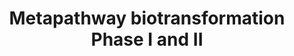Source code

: ---
annotations:
- id: PW:0000857
  parent: regulatory pathway
  type: Pathway Ontology
  value: phase I biotransformation pathway
- id: PW:0000124
  parent: regulatory pathway
  type: Pathway Ontology
  value: cellular detoxification pathway
- id: PW:0000858
  parent: regulatory pathway
  type: Pathway Ontology
  value: phase II biotransformation pathway
- id: PW:0000375
  parent: regulatory pathway
  type: Pathway Ontology
  value: phase I biotransformation pathway via cytochrome P450
authors:
- Pieter Giesbertz
- Khanspers
- MaintBot
- MartijnVanIersel
- Ddigles
- DeSl
- Fehrhart
- AlexanderPico
- Egonw
citedin:
- link: PMC9377275
  title: 'Identifying Drug-Induced Liver Injury Associated With Inflammation-Drug
    and Drug-Drug Interactions in Pharmacologic Treatments for COVID-19 by Bioinformatics
    and System Biology Analyses: The Role of Pregnane X Receptor (2022)'
- link: PMC6309236
  title: Biological Pathways Leading From ANGPTL8 to Diabetes Mellitus–A Co-expression
    Network Based Analysis (2018)
- link: PMC6021444
  title: Transcriptomics analysis reveals new insights in E171-induced molecular alterations
    in a mouse model of colon cancer (2018)
description: Biotransformation is the chemical modification (or modifications) made
  by an organism on a chemical compound. If this modification ends in mineral compounds
  like CO2, NH4+, or H2O, the biotransformation is called mineralisation.  Biotransformation
  means chemical alteration of chemicals such as nutrients, amino acids, toxins, and
  drugs in the body. It is also needed to render non-polar compounds polar so that
  they are not reabsorbed in renal tubules and are excreted. Biotransformation of
  xenobiotics can dominate toxicokinetics and the metabolites may reach higher concentrations
  in organisms than their parent compounds. [https://en.wikipedia.org/wiki/Biotransformation]  Proteins
  on this pathway have targeted assays available via the [https://assays.cancer.gov/available_assays?wp_id=WP702
  CPTAC Assay Portal]
last-edited: 2019-09-12
ndex: 4a9c124d-8b62-11eb-9e72-0ac135e8bacf
organisms:
- Homo sapiens
redirect_from:
- /index.php/Pathway:WP702
- /instance/WP702
- /instance/WP702_rr106643
revision: r106643
schema-jsonld:
- '@context': https://schema.org/
  '@id': https://wikipathways.github.io/pathways/WP702.html
  '@type': Dataset
  creator:
    '@type': Organization
    name: WikiPathways
  description: Biotransformation is the chemical modification (or modifications) made
    by an organism on a chemical compound. If this modification ends in mineral compounds
    like CO2, NH4+, or H2O, the biotransformation is called mineralisation.  Biotransformation
    means chemical alteration of chemicals such as nutrients, amino acids, toxins,
    and drugs in the body. It is also needed to render non-polar compounds polar so
    that they are not reabsorbed in renal tubules and are excreted. Biotransformation
    of xenobiotics can dominate toxicokinetics and the metabolites may reach higher
    concentrations in organisms than their parent compounds. [https://en.wikipedia.org/wiki/Biotransformation]  Proteins
    on this pathway have targeted assays available via the [https://assays.cancer.gov/available_assays?wp_id=WP702
    CPTAC Assay Portal]
  keywords:
  - AKR1A1
  - AKR1B1
  - AKR1B10
  - AKR1C1
  - AKR1C2
  - AKR1C3
  - AKR1C4
  - AKR1D1
  - AKR7A2
  - AKR7A3
  - BAAT
  - CHST1
  - CHST10
  - CHST11
  - CHST12
  - CHST13
  - CHST14
  - CHST2
  - CHST3
  - CHST4
  - CHST5
  - CHST6
  - CHST7
  - CHST8
  - CHST9
  - COMT
  - CYP11A1
  - CYP11B1
  - CYP11B2
  - CYP17A1
  - CYP19A1
  - CYP1A1
  - CYP1A2
  - CYP1B1
  - CYP20A1
  - CYP21A2
  - CYP24A1
  - CYP26A1
  - CYP26B1
  - CYP26C1
  - CYP27A1
  - CYP27B1
  - CYP27C1
  - CYP2A13
  - CYP2A6
  - CYP2A7
  - CYP2B6
  - CYP2C18
  - CYP2C19
  - CYP2C8
  - CYP2C9
  - CYP2D6
  - CYP2E1
  - CYP2F1
  - CYP2J2
  - CYP2R1
  - CYP2S1
  - CYP2U1
  - CYP2W1
  - CYP39A1
  - CYP3A4
  - CYP3A43
  - CYP3A5
  - CYP3A7
  - CYP450
  - CYP46A1
  - CYP4B1
  - CYP4F11
  - CYP4F12
  - CYP4F2
  - CYP4F22
  - CYP4F3
  - CYP4F8
  - CYP4V2
  - CYP4X1
  - CYP4Z1
  - CYP51A1
  - CYP7A1
  - CYP7B1
  - CYP8B1
  - EPHX1
  - EPHX2
  - FMO1
  - FMO2
  - FMO3
  - FMO4
  - FMO5
  - GAL3ST1
  - GAL3ST2
  - GAL3ST3
  - GAL3ST4
  - GLYAT
  - GLYATL1
  - GLYATL2
  - GPX1
  - GPX2
  - GPX3
  - GPX4
  - GPX5
  - GSR
  - GSS
  - GSTA1
  - GSTA2
  - GSTA3
  - GSTA4
  - GSTA5
  - GSTCD
  - GSTK1
  - GSTM1
  - GSTM2
  - GSTM3
  - GSTM4
  - GSTM5
  - GSTO1
  - GSTO2
  - GSTP1
  - GSTT1
  - GSTT2
  - GSTT2B
  - GSTZ1
  - Glutathione transferase
  - HNMT
  - HS2ST1
  - HS3ST1
  - HS3ST2
  - HS3ST3A1
  - HS3ST3B1
  - HS3ST4
  - HS3ST5
  - HS3ST6
  - HS6ST1
  - HS6ST2
  - HS6ST3
  - INMT
  - KCNAB1
  - KCNAB2
  - KCNAB3
  - MGST1
  - MGST2
  - MGST3
  - NAT1
  - NAT10
  - NAT11
  - NAT12
  - NAT13
  - NAT14
  - NAT2
  - NAT5
  - NAT6
  - NAT8
  - NAT8L
  - NAT9
  - NDST1
  - NDST2
  - NDST3
  - NDST4
  - NNMT
  - SULT1A1
  - SULT1A2
  - SULT1A3
  - SULT1A4
  - SULT1B1
  - SULT1C1
  - SULT1C2
  - SULT1C3
  - SULT1C4
  - SULT1E1
  - SULT2A1
  - SULT2B1
  - SULT4A1
  - SULT6B1
  - TPMT
  - UGT1A1
  - UGT1A10
  - UGT1A3
  - UGT1A4
  - UGT1A5
  - UGT1A6
  - UGT1A7
  - UGT1A8
  - UGT1A9
  - UGT2A1
  - UGT2A2
  - UGT2A3
  - UGT2B11
  - UGT2B15
  - UGT2B17
  - UGT2B28
  - UGT2B4
  - UGT2B7
  license: CC0
  name: Metapathway biotransformation Phase I and II
seo: CreativeWork
title: Metapathway biotransformation Phase I and II
wpid: WP702
---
• • • • •
### YOUR INSTRUCTIONS
Reproduce every line above containing "reabsorbed".

### RESULT OF THIS TASK
  they are not reabsorbed in renal tubules and are excreted. Biotransformation of
    that they are not reabsorbed in renal tubules and are excreted. Biotransformation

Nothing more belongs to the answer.